We will give two examples to demonstrate the application of our proposed method in the independent non-homogeneous data. These data sets are also analyzed by Ghosh and Basu [6].

Example 5

(Hertzsprung–Russell data of the star cluster) Our first data set contain 47 observations based on the Hertzsprung–Russell diagram of the star cluster CYG OB1 in the direction of Cygnus [16]. We consider a simple linear regression model using the logarithm of the effective temperature at the surface of the star (x), and the logarithm of its light intensity (y). The scatter plot in Fig. 3 shows that there are two groups of stars with four observations on the upper right corner clearly separated from others. In astronomy, those four stars are known as giants. The values of different regression estimates are given on Table 1, and the fitted regression lines are added on Fig. 3. Due to four large outliers, the ordinary least squares (OLS) method completely fails to fit the data set. But the outliers deleted OLS gives a good fit for the rest of the 43 observations. Both the optimum DPD and EPD fits based on the Warwick Jones method are also close to that line. Here, the optimum EPD corresponds to the triplet (\(-4.8715, 0.9897, 0.7558\)) for (\(\alpha , \beta , \gamma \)), whereas the optimum DPD parameter is \(\gamma =0.75\). So, the optimum MEPDE lies well outside the DPD family. Also note that the estimate of \(\sigma \) is much sharper in case of the MEPDE compared to the MDPDE, indicating that the former does much better than the latter in downweighting the outliers.

Table 1 Different regression estimates for the Hertzsprung–Russell data of the star cluster
Full size table

Example 6

(Belgium telephone call data) We consider a real data set from the Belgian Statistical Survey published by the Ministry of Economy of Belgium; it is also available in Rousseeuw and Leroy [16]. It contains the total number (in tens of millions) of international phone calls made in a year from 1950 to 1973. There is a heavy contamination in the vertical axis due to the use of a different recording system during 1964 to 1969. The years 1963 and 1970 are also partially affected for this reason. Figure 4 and Table 2 contain the different regression estimates for this data set. It is clear that the OLS fit is very poor, but all other estimates give excellent fits to the rest of the observations. Although, the optimum EPD regression line based on the Warwick Jones method almost coincides with the optimum DPD fit, the MEPDE does not belong to the DPD family. The optimum EPD corresponds to the triplet (\(-4.2416,0.0543, 0.3205\)) for (\(\alpha , \beta , \gamma \)), whereas the optimum DPD parameter is \(\gamma =0.631\). Once again the MEPDE produces a sharper value of the estimate of \(\sigma \) compared to the MDPDE.

Fig. 4
figure 4

Plots of different regression lines for the Belgium telephone call data

Full size image
Table 2 Different regression estimates for the Belgium telephone call data
Full size table

6 Concluding Remarks

Density-based minimum distance procedures have become popular in recent times because of their ability to combine high asymptotic efficiency with strong robustness properties. In particular the methods based on the Brègman divergence have the major advantage that they do not involve any intermediate nonparametric smoothing component. The class of DPD family, which has proved to be a popular and useful tool in this area, represents a class of procedures ranging from highly efficient to strongly robust. In this paper, we have developed a more refined class of divergences which subsumes the DPD family providing new options which can lead to better compromises between robustness and efficiency.

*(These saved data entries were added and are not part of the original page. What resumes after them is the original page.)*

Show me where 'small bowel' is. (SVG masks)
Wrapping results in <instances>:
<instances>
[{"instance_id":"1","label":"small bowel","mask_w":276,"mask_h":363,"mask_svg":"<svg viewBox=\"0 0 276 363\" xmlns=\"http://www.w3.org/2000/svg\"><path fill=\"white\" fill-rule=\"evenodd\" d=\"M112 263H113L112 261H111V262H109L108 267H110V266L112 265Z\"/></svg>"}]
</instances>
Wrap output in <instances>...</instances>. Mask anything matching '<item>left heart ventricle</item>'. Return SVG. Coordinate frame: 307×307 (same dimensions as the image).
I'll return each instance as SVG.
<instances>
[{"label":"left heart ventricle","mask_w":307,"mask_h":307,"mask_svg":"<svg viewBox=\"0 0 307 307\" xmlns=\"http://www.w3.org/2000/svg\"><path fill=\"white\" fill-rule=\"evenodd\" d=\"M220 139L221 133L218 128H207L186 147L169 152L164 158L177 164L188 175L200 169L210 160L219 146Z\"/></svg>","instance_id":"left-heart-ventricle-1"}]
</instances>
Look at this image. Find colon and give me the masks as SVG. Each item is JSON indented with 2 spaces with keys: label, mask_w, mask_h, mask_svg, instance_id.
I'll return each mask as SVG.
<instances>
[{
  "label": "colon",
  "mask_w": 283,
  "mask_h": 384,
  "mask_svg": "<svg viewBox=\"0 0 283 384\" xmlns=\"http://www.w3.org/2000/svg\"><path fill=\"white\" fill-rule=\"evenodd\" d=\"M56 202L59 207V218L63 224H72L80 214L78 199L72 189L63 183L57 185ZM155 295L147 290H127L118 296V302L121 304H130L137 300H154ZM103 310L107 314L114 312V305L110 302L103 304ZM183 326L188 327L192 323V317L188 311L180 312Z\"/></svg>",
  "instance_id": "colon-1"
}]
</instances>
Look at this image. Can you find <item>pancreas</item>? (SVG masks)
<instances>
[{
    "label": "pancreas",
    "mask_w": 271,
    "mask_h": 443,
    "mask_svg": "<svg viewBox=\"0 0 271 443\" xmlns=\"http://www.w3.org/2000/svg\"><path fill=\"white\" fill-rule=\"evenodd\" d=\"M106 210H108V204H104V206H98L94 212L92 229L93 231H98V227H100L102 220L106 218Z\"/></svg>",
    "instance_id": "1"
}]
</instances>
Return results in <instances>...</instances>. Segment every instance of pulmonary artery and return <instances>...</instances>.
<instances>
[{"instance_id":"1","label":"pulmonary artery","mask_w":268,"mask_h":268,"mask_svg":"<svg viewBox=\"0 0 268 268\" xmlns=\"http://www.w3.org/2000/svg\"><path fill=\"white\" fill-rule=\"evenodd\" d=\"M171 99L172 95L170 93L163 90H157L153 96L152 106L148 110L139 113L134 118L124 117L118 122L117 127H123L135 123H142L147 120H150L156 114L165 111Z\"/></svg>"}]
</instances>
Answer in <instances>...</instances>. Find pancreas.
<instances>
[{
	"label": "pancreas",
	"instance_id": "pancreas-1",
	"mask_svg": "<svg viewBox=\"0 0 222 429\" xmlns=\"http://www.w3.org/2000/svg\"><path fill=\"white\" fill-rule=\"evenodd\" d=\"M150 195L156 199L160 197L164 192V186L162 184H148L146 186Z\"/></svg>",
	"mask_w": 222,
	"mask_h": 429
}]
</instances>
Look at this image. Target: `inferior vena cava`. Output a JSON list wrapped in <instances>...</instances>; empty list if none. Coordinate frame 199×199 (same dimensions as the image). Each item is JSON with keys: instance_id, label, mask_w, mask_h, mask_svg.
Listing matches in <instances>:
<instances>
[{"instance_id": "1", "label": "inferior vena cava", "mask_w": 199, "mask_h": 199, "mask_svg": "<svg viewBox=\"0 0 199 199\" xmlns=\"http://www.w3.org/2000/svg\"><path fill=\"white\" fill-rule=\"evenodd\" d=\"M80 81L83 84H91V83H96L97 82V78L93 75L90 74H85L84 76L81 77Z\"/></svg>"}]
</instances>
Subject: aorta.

In this paper, we have demonstrated the above through IID data models as well as INH models. The results show that in most cases the optimal solution is outside the DPD family. These can, however, be extended to many other data structures where the EPD can be useful. For example, this technique can be used to find the best tuning parameter in estimation with right censored survival data, and testing of hypothesis problems, issues that we want to deal with in the future.

We also hope to use a recently developed refinement of the Warwick and Jones approach, present in Basak et al. [1], for the “optimal” tuning parameter selection problem, which might further enhance the results of our method.